-*- org-mode -*-

* How to parse single line JSON logs for ElasticSearch Cloud
This is going to be a brief blog post, but wanted to jot down a few things as solving this "easy" issue has taken me the better part of 4 hours.
** The Problem
I have a number of weirdly formatted logs that developers would like to be able to easily search through and get insights from. The developers control this log format,
but its an embedded environment and it's "non-trivial" to modify the format. I wrote a Perl script that will read in these developer logs and regex out
key fields I'm interested in, transforming them like so (fake data):

#+BEGIN_SRC shell
# Original log line
# LOG LEVEL # DATE & TIME      # FUNCTION NAME/LINE NUMBER # LOG MESSAGE
[DEBUG] 2020/9/10 - 13:59:23 | some_function_name 166: some log message

# PARSED LOG LINE
{"log_level":"Debug","timestamp":"2020-09-10T13:59:23","function_name":"some_function_name","line_number":"166","message":"some log message"}
#+END_SRC

After setting up this log parser and filebeat, I started processing these logs into a hosted ElasticSearch cloud instance. To my surprised, the JSON fields were
not indexed, meaning I couldn't perform KQL searches like =timestamp:2020-09*= to get all log lines from that month.

** The Solution
To Elastic's credit, it's actually incredibly simple to get this behavior with filebeat, all I needed to do was add the following to the =/etc/filebeat/filebeat.yml=
file under the =processors= field (This is on filebeat versions 7.x):

#+BEGIN_SRC yaml
processors:
 - decode_json_fields:
     fields: ["line_number","message","timestamp","function_name","log_level"]
     process_array: false
     max_depth: 1
     target: ""
     overwrite_keys: false
     add_error_key: true
#+END_SRC

The relevant documentation can be found here: https://www.elastic.co/guide/en/beats/filebeat/current/decode-json-fields.html

After creating a new index in ElasticSearch and ingesting logs to this new index, the expected KQL behavior worked.

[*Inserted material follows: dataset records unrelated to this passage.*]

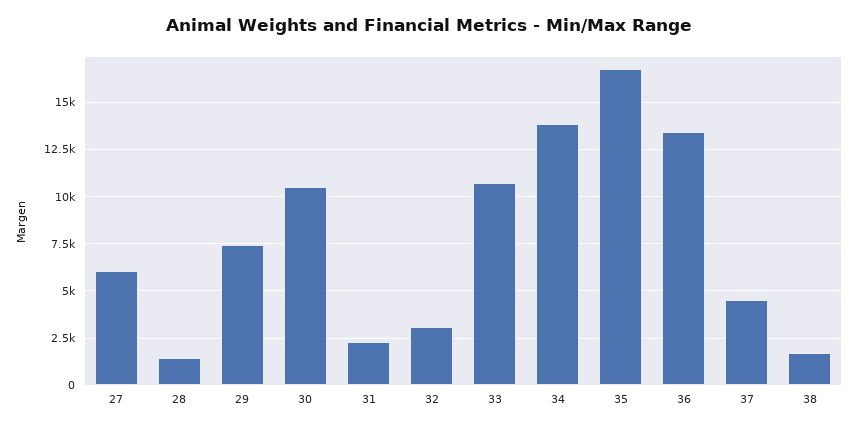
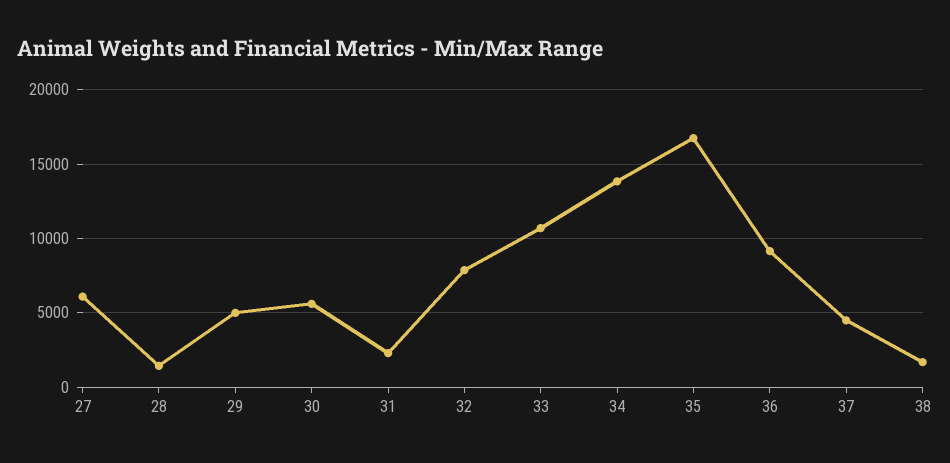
  {
    "27": 6000,
    "28": 1500,
-   "29": 7500,
+   "29": 5000,
-   "30": 10500,
+   "30": 5500,
    "31": 2500,
-   "32": 3000,
+   "32": 8000,
    "33": 10500,
    "34": 14000,
    "35": 16500,
-   "36": 13500,
+   "36": 9000,
    "37": 4500,
    "38": 1500
  }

The reason why I'm making this blog post is that it took me hours to find this documentation, as there seems to be about 1000 different ways to get this
functionality, with a number of different caveats or options depending on your use case. I may just be showing my inexperience with ElasticSearch here,
but decided to write something brief about this because it took me a while to track down.

Note: This post isn't a knock against Elastic and their products. They solve a complex issue and give users a lot of options for how to manage, index, and
search their data. I think given those options though, groking documentation can become time consuming and I wanted to try and offer a shortcut.